British Comedy Guide

Hacking sketch

Kevin Hart - Lawyer for Royal British Legion
Colin Myler - Editor, News Of The World

Kevin Hart
What a day! Not only has my daughter's hamster died, but I've got to tell the News Of The World we're not going to be able to work with them any more.

Secretary
I have the editor on line 1, sir.

Kevin Hart
Thank you... Colin? Kevin Hart, Royal British Legion. Look, this is to officially let you know that we are no longer able to associate ourselves with your paper, due to the whole hacking thing.

Colin Myler
I understand completely, but would state that we totally deny all charges.

Kevin Hart
I know that, but our hands are tied here. I'm sure this will all be cleared up, so goodbye for now.

Colin Myler
Goodbye Kevin, talk to you soon Oh... and give my condolences to your daughter.... Oops.

I thought this was a classy little sketch.

Topically amusing but quite predictable ending...

Didn't need the 'oops'...

Actually not bad at all!

Hold on a minute, I've just cottoned as to who wrote this...

IT'S SHIT..!! Cool

Quote: RedZed333 @ July 7 2011, 11:31 AM BST

Hold on a minute, I've just cottoned as to who wrote this...

IT'S SHIT..!! Cool

Laughing out loud

Quote: RedZed333 @ July 7 2011, 11:31 AM BST

Hold on a minute, I've just cottoned as to who wrote this...

IT'S SHIT..!! Cool

Ha, I didn't realise either, yeah Lady Laughter, about that "oops" bit at the end.
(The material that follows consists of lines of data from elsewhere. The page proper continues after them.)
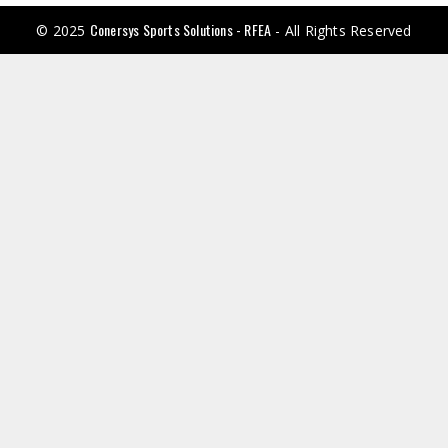
Conersys Sports Solutions - RFEA
© 2025
- All Rights Reserved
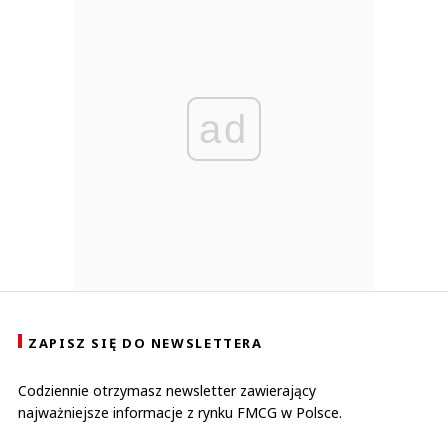
ad
ZAPISZ SIĘ DO NEWSLETTERA
Codziennie otrzymasz newsletter zawierający
najważniejsze informacje z rynku FMCG w Polsce.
Utter utter Balls!! You have no right to life to be honest, how dare you take my cherished love of comedy - headbutt it, strangle it, stamp it to death, cremate it and mix the ashes up in an unfunny ash pie and force it down my throat. I bet your ancestors are vomitting in their graves at the comedic abortion you've tainted the web with.

How dare you post this sketch! Next time your badly damaged brain feels the urge to communicate an idea - resist it! Had your father had a vasectomy back in the day my eyes wouldn't be poisoned with such lowly witless output! To redeem yourself artistically, you need to swallow and overdose and back it up with a plastic bag over the face. I cannot any further away from your work than if I travelled a thousand miles barefoot through sleet, hail, rain, fire, flood, heat, hailstone and thunder.

I may even sue you for the offence caused to delicate sensibilities as a reader. And to quote Aristotle "To percieve, is to suffer"

etc etc...

All I said was "this halibut is good enough for Jehovah!"